Instructions for the task: Run through the records and show each line that includes the string "için".

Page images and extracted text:
┄┄┄┄┄┄

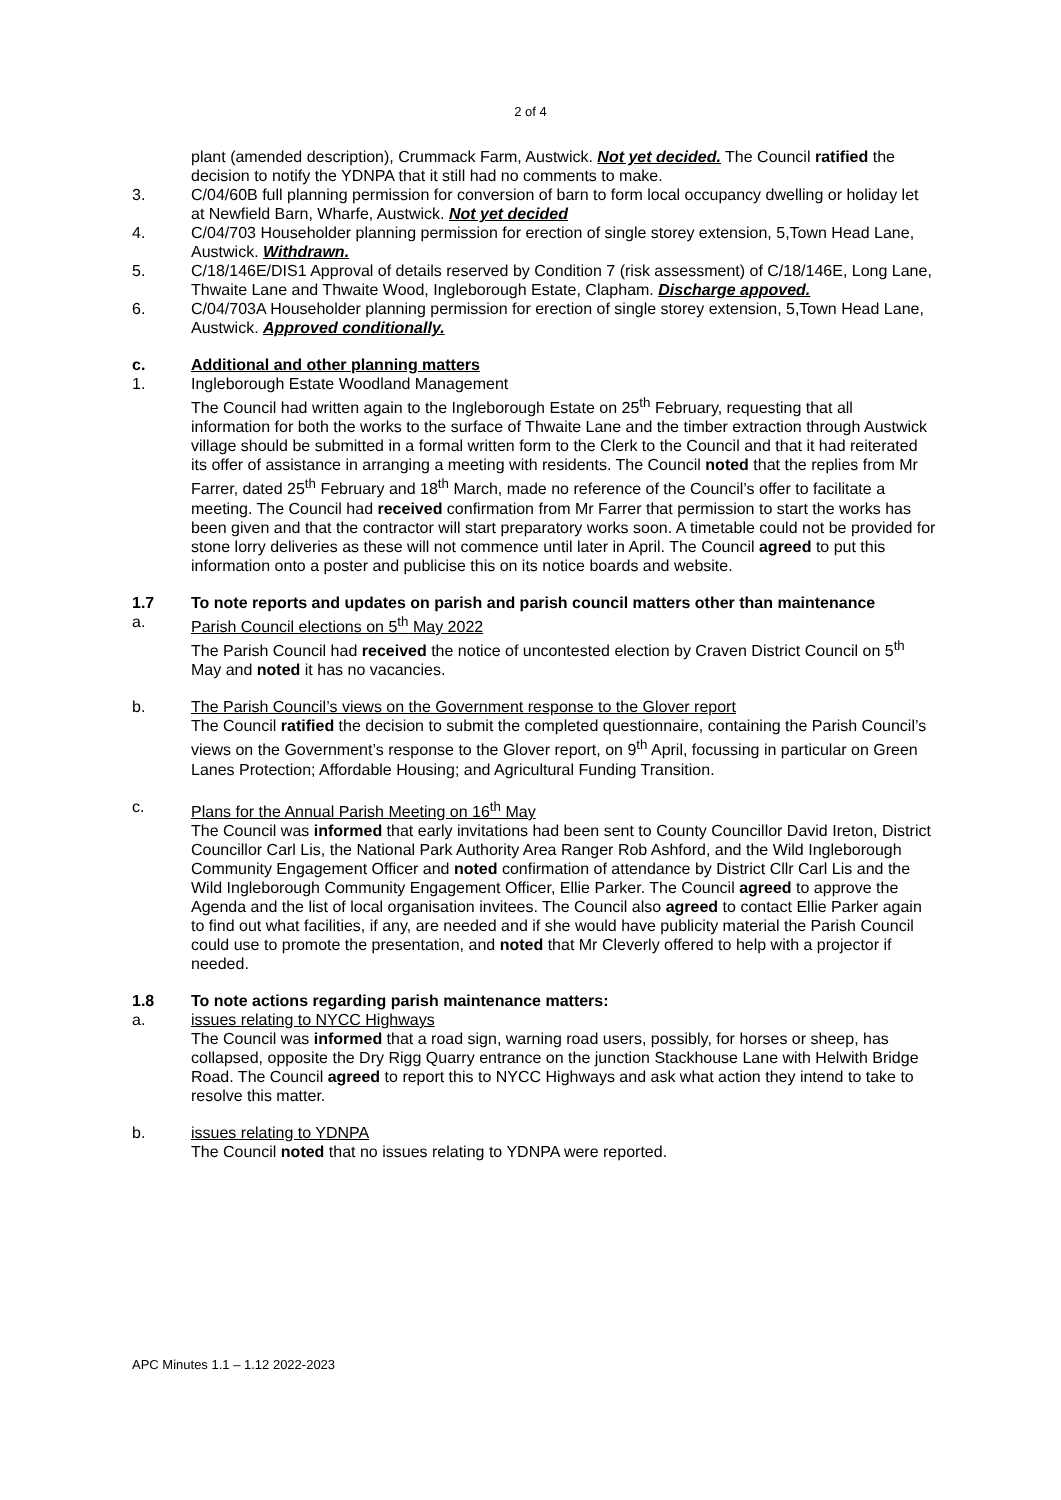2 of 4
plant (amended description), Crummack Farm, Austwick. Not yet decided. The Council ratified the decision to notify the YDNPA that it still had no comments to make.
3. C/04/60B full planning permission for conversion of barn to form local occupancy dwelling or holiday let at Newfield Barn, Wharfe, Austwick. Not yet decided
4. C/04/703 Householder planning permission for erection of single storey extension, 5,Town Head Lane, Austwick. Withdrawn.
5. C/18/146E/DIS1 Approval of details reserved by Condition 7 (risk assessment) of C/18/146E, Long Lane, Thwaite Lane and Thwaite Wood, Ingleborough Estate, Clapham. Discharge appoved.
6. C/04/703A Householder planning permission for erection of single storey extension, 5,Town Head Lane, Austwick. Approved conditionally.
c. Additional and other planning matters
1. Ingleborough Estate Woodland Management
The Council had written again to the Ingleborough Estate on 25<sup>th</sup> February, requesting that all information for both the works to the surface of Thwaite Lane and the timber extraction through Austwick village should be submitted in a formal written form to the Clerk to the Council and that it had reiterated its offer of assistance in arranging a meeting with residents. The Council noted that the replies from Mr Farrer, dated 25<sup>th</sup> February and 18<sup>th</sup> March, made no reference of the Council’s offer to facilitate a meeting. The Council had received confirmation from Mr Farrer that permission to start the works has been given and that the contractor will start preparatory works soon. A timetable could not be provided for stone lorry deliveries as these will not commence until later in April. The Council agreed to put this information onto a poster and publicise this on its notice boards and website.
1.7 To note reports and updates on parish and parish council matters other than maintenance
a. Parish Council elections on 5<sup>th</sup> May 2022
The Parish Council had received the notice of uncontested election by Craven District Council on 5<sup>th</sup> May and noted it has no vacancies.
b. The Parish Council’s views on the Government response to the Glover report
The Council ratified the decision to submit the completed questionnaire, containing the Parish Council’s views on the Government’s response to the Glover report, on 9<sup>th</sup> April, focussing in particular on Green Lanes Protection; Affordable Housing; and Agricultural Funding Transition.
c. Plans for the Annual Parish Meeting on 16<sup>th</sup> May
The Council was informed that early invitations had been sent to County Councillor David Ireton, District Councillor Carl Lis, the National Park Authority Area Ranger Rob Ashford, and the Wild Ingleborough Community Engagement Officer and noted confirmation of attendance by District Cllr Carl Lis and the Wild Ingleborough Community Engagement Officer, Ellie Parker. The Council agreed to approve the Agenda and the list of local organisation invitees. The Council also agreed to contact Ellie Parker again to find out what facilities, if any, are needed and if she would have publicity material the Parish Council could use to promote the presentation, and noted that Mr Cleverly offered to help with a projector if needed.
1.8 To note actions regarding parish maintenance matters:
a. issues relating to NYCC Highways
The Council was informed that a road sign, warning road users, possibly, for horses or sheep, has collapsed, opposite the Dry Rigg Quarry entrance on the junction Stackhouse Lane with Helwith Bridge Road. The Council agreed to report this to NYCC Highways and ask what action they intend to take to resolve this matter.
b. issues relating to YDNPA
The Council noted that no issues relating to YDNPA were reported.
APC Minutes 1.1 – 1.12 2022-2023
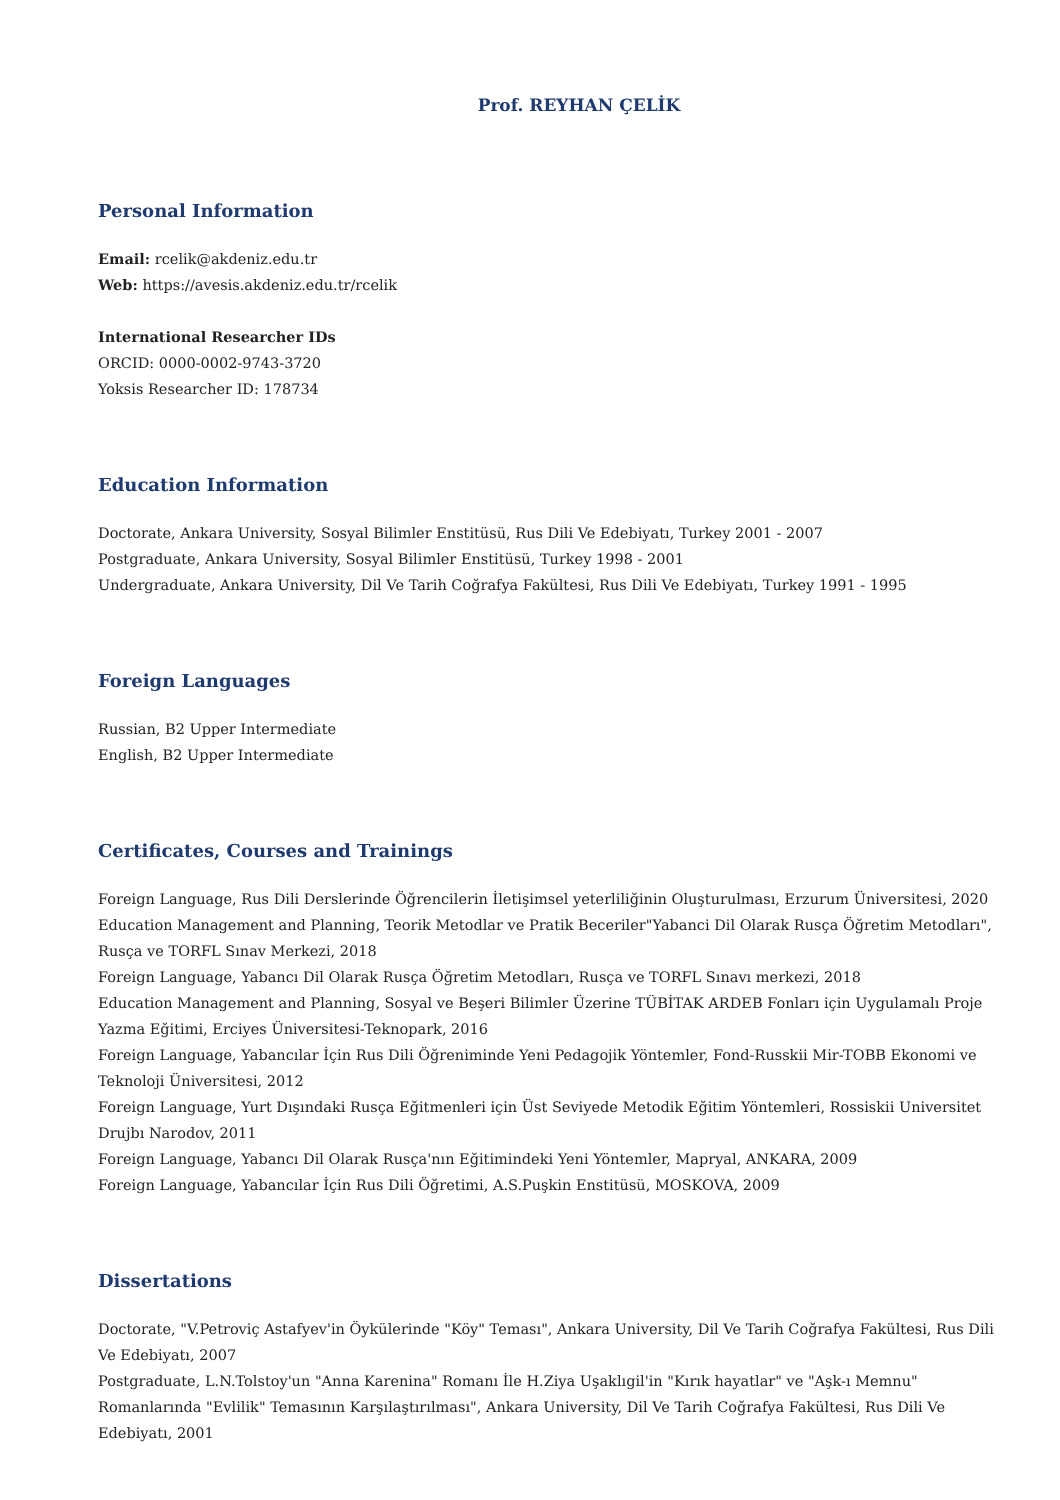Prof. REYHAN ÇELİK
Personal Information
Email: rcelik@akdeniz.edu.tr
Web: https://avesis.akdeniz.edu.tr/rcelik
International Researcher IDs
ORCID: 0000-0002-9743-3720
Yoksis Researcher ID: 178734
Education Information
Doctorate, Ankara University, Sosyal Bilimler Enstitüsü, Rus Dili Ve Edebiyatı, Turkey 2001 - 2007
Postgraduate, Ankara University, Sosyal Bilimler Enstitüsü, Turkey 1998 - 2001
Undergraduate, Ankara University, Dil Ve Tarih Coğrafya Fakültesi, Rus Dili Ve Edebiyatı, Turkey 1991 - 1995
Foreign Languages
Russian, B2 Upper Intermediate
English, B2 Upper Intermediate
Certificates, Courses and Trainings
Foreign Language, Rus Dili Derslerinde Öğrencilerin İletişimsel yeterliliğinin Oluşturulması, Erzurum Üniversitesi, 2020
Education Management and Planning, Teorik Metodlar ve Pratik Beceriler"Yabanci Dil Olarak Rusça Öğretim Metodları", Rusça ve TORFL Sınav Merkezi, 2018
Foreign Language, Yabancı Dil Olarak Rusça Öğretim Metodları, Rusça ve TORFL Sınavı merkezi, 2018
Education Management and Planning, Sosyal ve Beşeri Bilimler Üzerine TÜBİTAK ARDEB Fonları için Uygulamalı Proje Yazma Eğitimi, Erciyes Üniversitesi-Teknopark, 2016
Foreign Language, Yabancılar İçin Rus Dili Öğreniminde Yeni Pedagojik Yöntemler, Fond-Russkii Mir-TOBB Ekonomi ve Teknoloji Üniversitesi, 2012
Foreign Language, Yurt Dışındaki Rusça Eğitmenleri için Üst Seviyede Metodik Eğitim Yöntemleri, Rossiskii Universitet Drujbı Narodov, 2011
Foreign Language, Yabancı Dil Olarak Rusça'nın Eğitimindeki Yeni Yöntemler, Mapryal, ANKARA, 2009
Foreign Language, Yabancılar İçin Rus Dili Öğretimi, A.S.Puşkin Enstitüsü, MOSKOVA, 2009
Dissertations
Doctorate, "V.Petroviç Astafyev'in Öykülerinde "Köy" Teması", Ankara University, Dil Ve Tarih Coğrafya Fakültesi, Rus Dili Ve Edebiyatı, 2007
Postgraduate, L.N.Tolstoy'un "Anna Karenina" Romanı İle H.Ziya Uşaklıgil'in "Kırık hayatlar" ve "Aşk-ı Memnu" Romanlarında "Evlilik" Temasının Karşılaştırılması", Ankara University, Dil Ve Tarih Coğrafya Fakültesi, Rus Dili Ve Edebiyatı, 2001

┄┄┄┄┄┄

Task result:
Education Management and Planning, Sosyal ve Beşeri Bilimler Üzerine TÜBİTAK ARDEB Fonları için Uygulamalı Proje Yazma Eğitimi, Erciyes Üniversitesi-Teknopark, 2016
Foreign Language, Yurt Dışındaki Rusça Eğitmenleri için Üst Seviyede Metodik Eğitim Yöntemleri, Rossiskii Universitet Drujbı Narodov, 2011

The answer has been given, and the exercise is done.